作品の閲覧

「800字文学館」

TKG

三 春

 日本人ならみんな大好き「卵かけご飯」、近ごろはあれをTKGとも呼ぶ。ホッカホカご飯のてっぺんに卵をぽちょんと割りいれて醤油たら~りの基本形に加えて、多様なトッピングも楽しまれている。
 TKGは、KY(空気読めない)などと同じく若者言葉だが、『365日たまごかけごはんの本』を出した某社の商標。つまり商業的な仕掛け人がいる。

 ……食べる人を選ばない、合わせる食材を選ばない、エヴリシングウェルカムの驚くべきフリーダムに溢れた「たまごかけごはん」の新大陸をついに発見しました。その驚くべき慈愛と博愛に満ちた新ワールドを探検するにあたり、「煮ない、焼かない、チンしない。お願いしない、自分で作る」というきびしい「たまごかけごはんのおきて」をモットーに……

 と、大層なコンセプトだ。なかにはギョッとするようなトッピングもあるらしいが、シラスと大葉に柚子胡椒を溶いた醤油をかける純和風TKGや、トマトにバジルソースとタルタルソースの洋風TKGなどはお薦めとのこと。

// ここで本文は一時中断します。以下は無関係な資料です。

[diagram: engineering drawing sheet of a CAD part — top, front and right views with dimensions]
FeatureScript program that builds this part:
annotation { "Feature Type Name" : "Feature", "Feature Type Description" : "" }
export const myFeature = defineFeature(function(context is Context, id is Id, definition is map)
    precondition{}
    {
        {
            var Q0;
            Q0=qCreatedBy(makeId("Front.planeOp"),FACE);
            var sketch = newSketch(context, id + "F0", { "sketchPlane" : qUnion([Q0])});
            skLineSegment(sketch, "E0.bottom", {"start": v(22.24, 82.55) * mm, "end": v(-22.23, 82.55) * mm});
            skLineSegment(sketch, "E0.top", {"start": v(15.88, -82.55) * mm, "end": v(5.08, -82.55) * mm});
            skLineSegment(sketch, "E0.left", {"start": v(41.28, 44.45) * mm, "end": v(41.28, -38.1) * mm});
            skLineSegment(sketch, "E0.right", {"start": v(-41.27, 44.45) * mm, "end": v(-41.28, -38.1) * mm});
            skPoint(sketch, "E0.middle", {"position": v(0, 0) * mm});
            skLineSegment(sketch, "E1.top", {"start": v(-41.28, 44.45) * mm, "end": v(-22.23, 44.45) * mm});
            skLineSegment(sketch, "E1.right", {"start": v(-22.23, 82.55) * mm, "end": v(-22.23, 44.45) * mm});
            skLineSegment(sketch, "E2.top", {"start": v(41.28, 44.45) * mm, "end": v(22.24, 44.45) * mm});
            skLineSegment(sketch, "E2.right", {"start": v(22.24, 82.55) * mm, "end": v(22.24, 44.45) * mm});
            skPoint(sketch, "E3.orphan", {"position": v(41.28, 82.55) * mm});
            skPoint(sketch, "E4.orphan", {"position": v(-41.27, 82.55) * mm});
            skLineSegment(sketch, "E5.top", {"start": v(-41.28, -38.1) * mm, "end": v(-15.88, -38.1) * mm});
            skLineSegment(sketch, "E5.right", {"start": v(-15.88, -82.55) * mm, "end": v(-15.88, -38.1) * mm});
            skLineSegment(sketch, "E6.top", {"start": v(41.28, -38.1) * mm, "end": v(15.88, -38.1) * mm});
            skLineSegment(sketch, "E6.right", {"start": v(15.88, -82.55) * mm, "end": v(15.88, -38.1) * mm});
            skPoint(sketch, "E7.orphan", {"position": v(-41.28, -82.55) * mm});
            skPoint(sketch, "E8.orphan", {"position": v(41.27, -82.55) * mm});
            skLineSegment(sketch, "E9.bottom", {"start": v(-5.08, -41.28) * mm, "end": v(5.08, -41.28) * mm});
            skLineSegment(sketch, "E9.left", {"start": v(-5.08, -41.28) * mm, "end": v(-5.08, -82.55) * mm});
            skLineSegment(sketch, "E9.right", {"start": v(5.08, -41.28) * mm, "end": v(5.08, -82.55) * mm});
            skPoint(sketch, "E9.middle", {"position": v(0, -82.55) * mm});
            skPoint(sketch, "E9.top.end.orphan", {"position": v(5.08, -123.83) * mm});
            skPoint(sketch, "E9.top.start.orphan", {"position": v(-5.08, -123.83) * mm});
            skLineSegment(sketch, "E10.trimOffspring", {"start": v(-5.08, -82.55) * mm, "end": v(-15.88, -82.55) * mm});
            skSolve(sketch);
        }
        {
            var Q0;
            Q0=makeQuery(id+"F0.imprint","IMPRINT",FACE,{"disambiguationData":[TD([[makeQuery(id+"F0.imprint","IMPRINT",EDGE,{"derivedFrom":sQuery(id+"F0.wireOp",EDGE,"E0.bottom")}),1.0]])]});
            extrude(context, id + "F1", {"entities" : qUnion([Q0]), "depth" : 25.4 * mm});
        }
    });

 ご飯党の私も昔から自己流のトッピングを試してきた。シラスと青葱、海苔佃煮とチーズ、トロロと大葉、明太子とバター、アボカドと山葵、ナメタケと焼海苔、キムチとクリームチーズ、まぐろ納豆などなど。

 ところで、世の中には「全卵派」とは別に「黄身派」も少なからずいて、残った白身は捨てられることが多い。この白身を活かすアイデアはないものかと常々思っていた。
 それを解決したのが『目がテン』、様々な課題を科学の目で調査するTV番組である。なんと「白身かけご飯」を美味しく食べるためのベストマッチ・トッピング——ナメタケに麺つゆとごま油を混ぜ合せる——を見つけてくれた。科学の目によれば、ナメタケの核酸系と麺つゆのイノシン酸やグルタミン酸などさまざまな旨味成分の相乗効果が生まれるのだそうだ。
 さっそく試してみた。意外や意外、新感覚のオツな味。これなら「白身派」も現れそうだ。今度は黄身(君?)が捨てられる番かも……。